ESERCIZI PROPOSTI
[1] Secondo l'estratto del documento sul sambuco, da che cosa deriva la nota acidula del sapore? Risponda in una o due frasi.
[2] Elenchi tutti gli alimenti che, nell'estratto del documento sul sambuco, vengono indicati come accompagnamento o abbinamento.

ESTRATTO DEL DOCUMENTO
| 1 kg | bacche di sambuco mature e pulite |
| 1 kg | zucchero semolato |
| 2 limoni | succo filtrato |
| 200 ml | acqua |
| 1 stecca | cannella (facoltativa) |
| 3-4 | chiodi di garofano (facoltativi) |
| q.b. | sale fino |
| 265 kcal | Energia |
| 0,6 g | Proteine |
| 0,3 g | Grassi |
| 0 g | di cui saturi |
| 66 g | Carboidrati |
| 62 g | di cui zuccheri |
| 1,2 g | Fibre |
| 0 g | Sale |
Il sapore è dolce ma non stucchevole, con una nota acidula che viene dal limone aggiunto durante la cottura. Il sambuco ha un'aroma leggermente erbaceo e astringente, tipico delle bacche mature autunnali. Si serve spalmate su pane tostato, yogurt naturale o accompagnando formaggi erborinati come il gorgonzola. Tradizionalmente si abbina anche a carni fredde e patè di fegato.

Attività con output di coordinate
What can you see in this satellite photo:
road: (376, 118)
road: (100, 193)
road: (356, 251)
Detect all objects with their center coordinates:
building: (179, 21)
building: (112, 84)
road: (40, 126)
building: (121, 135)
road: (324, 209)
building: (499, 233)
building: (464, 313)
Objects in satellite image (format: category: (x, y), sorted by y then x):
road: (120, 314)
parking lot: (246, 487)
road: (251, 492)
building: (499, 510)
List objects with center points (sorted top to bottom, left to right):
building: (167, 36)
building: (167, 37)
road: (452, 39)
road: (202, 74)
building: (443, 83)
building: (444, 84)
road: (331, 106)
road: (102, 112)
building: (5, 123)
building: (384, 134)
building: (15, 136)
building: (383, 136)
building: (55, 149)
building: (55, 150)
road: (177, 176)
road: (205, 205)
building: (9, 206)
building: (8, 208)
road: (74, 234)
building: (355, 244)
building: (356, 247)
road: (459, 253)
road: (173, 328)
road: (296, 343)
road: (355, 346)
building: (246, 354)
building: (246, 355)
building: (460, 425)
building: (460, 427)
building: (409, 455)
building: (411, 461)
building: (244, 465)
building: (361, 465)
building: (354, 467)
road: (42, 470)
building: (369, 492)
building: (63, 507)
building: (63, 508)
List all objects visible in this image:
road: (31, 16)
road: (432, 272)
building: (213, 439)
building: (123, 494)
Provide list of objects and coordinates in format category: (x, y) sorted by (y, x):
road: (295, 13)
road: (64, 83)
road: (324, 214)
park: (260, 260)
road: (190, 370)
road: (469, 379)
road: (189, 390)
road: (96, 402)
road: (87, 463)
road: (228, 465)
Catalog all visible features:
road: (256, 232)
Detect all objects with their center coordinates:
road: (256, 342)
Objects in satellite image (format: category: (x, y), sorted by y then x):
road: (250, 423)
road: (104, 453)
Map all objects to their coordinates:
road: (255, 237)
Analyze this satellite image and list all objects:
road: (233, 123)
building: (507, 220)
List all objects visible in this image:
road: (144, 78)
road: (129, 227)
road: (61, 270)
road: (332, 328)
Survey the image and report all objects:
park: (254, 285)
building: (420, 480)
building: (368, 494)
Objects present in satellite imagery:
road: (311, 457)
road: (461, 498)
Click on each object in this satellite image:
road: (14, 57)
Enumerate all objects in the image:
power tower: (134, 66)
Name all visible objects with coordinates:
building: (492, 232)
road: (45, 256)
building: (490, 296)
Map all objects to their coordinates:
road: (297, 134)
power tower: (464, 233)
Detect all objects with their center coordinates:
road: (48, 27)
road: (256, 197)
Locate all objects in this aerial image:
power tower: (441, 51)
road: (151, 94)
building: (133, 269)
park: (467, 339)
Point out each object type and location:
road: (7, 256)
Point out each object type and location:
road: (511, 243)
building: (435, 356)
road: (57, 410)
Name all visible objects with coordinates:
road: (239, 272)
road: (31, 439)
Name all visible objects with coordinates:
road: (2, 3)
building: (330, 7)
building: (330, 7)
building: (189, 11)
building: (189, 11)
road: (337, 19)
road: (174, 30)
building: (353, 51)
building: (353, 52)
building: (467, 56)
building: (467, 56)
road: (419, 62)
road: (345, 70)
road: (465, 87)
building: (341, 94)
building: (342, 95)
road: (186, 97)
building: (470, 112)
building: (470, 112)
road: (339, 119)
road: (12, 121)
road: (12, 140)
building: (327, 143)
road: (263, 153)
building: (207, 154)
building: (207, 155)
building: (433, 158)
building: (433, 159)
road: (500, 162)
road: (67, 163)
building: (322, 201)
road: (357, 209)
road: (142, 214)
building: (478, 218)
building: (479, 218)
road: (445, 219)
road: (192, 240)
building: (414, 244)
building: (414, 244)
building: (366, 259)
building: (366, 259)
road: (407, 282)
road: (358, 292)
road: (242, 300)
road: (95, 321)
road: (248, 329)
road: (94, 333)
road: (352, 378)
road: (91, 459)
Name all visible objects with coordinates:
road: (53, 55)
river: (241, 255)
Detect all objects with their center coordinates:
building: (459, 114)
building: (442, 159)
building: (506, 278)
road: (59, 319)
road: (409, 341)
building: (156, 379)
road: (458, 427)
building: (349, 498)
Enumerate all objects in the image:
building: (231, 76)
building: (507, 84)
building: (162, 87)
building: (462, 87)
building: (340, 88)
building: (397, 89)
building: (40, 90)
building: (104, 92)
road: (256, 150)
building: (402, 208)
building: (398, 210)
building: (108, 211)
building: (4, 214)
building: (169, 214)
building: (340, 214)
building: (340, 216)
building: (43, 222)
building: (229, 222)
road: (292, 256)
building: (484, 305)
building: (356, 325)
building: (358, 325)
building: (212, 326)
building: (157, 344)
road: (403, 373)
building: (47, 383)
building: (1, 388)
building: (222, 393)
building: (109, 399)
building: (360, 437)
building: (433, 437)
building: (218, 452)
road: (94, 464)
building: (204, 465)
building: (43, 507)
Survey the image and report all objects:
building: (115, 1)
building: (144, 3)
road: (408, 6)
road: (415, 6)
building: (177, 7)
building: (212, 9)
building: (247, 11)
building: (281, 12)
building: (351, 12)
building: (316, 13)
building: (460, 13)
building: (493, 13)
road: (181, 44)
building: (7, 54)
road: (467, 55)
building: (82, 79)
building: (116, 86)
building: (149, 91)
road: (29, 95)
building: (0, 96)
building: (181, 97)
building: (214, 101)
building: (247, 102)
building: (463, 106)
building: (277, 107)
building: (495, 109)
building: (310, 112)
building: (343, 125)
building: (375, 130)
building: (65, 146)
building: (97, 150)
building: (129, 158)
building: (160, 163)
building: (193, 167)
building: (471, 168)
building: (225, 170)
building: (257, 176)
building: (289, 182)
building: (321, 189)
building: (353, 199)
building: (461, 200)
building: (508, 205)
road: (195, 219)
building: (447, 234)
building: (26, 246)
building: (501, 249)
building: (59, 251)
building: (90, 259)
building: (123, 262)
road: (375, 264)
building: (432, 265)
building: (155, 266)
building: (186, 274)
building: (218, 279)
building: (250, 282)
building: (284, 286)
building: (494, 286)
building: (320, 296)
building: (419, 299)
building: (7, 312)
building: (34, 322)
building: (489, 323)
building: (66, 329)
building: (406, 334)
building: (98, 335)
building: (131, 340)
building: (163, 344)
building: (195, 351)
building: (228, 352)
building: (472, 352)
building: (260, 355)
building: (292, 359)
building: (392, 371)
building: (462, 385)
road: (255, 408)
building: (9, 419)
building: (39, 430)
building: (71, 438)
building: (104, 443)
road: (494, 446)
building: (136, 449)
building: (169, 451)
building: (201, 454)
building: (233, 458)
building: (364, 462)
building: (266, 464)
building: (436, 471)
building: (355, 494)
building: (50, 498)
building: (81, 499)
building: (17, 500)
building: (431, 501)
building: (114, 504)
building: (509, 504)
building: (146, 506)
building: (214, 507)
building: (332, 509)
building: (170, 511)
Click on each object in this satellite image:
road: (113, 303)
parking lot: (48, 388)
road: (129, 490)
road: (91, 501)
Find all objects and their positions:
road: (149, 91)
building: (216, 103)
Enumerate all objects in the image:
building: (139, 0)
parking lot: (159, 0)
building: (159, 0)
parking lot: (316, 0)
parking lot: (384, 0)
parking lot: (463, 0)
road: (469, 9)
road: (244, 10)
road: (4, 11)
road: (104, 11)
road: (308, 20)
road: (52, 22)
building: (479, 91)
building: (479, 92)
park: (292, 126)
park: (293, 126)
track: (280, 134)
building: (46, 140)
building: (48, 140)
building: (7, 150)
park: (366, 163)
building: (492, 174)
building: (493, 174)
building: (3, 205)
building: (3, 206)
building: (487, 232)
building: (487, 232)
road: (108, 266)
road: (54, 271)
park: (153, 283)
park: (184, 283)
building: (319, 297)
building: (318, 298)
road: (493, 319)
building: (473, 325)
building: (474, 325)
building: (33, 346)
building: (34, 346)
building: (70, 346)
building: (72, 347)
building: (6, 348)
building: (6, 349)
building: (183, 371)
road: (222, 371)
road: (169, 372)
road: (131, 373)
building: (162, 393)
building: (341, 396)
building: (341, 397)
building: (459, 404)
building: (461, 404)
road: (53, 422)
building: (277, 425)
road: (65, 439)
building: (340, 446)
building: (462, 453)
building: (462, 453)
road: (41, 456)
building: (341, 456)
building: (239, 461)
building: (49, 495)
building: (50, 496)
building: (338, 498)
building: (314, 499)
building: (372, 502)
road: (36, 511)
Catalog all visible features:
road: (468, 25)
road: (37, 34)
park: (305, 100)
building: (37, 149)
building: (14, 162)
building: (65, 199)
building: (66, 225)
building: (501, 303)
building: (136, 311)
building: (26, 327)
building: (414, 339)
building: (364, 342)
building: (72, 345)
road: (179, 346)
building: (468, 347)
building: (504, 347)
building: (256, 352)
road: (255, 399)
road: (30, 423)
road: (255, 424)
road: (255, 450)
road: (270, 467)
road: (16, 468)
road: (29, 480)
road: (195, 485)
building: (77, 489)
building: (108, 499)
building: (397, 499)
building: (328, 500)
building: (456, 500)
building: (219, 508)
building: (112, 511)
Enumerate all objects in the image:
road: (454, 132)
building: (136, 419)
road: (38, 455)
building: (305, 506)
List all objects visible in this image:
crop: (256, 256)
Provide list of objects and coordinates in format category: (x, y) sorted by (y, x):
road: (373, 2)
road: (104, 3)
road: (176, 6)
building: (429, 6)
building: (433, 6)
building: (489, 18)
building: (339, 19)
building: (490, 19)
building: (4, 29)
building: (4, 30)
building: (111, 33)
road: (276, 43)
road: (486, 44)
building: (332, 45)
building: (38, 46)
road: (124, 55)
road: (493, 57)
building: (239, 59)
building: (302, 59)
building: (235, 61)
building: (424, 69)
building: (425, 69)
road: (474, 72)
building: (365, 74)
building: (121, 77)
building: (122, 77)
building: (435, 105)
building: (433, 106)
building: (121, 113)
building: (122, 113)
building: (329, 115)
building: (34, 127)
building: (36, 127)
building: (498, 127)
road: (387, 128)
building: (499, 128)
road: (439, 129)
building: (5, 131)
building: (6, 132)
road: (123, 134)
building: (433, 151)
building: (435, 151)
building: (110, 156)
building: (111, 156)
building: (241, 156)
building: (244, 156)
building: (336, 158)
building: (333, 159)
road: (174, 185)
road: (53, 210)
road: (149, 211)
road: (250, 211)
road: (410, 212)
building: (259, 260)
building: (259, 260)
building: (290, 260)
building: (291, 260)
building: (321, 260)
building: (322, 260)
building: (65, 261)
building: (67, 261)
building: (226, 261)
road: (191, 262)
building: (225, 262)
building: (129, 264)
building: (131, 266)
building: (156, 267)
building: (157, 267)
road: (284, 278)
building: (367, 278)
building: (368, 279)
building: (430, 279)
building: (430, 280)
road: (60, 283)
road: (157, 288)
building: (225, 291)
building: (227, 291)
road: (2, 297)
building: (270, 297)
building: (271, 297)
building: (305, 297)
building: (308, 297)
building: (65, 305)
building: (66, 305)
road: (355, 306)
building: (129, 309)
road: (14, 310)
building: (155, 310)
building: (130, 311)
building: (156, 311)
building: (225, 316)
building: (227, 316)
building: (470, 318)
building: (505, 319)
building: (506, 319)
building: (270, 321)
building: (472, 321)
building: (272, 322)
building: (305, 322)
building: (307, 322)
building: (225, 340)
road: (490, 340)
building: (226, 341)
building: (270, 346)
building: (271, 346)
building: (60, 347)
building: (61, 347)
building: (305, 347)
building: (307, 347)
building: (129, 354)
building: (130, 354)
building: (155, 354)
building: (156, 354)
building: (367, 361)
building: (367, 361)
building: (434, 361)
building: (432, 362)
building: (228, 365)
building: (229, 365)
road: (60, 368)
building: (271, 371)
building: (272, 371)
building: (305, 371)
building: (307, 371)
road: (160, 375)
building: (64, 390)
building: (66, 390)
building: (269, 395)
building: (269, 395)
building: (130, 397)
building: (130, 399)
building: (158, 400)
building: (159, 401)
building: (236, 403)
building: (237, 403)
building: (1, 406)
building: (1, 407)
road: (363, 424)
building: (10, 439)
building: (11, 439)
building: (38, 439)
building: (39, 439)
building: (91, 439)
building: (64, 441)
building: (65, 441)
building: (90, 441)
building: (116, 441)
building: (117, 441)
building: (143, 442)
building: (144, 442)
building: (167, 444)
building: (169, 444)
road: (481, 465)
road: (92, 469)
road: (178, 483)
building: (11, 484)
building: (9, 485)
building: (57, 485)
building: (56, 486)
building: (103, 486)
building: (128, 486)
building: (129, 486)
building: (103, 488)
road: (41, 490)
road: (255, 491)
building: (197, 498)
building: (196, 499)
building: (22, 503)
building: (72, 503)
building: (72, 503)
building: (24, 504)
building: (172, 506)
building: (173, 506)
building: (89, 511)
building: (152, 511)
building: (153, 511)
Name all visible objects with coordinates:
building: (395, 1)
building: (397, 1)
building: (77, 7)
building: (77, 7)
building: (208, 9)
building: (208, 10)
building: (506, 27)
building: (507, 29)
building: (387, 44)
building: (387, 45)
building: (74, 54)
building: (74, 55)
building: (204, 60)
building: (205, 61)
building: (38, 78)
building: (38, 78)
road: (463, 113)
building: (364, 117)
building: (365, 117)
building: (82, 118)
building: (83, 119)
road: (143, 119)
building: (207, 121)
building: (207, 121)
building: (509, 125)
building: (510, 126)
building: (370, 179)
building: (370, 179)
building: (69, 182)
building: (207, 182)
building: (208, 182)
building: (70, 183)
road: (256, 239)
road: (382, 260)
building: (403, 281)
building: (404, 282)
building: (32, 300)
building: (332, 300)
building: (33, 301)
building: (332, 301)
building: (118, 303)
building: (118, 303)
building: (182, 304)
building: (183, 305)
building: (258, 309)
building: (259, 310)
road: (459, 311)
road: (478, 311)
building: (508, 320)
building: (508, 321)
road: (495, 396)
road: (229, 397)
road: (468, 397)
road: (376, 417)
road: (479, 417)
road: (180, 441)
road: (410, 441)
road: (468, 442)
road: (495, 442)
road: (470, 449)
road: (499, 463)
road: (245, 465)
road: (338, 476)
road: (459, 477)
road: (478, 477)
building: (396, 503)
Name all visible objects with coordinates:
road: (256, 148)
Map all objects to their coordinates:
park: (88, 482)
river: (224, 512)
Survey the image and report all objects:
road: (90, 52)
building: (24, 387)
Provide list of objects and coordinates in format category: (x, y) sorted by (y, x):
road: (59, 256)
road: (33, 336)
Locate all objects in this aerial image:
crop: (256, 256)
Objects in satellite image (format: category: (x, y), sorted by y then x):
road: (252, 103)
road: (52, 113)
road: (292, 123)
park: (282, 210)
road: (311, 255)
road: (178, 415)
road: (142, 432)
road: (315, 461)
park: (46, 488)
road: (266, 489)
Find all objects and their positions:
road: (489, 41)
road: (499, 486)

RISPOSTE SCRITTE
[1] La nota acidula deriva dal limone aggiunto durante la cottura.

[2]
- pane tostato
- yogurt naturale
- formaggi erborinati come il gorgonzola
- carni fredde
- patè di fegato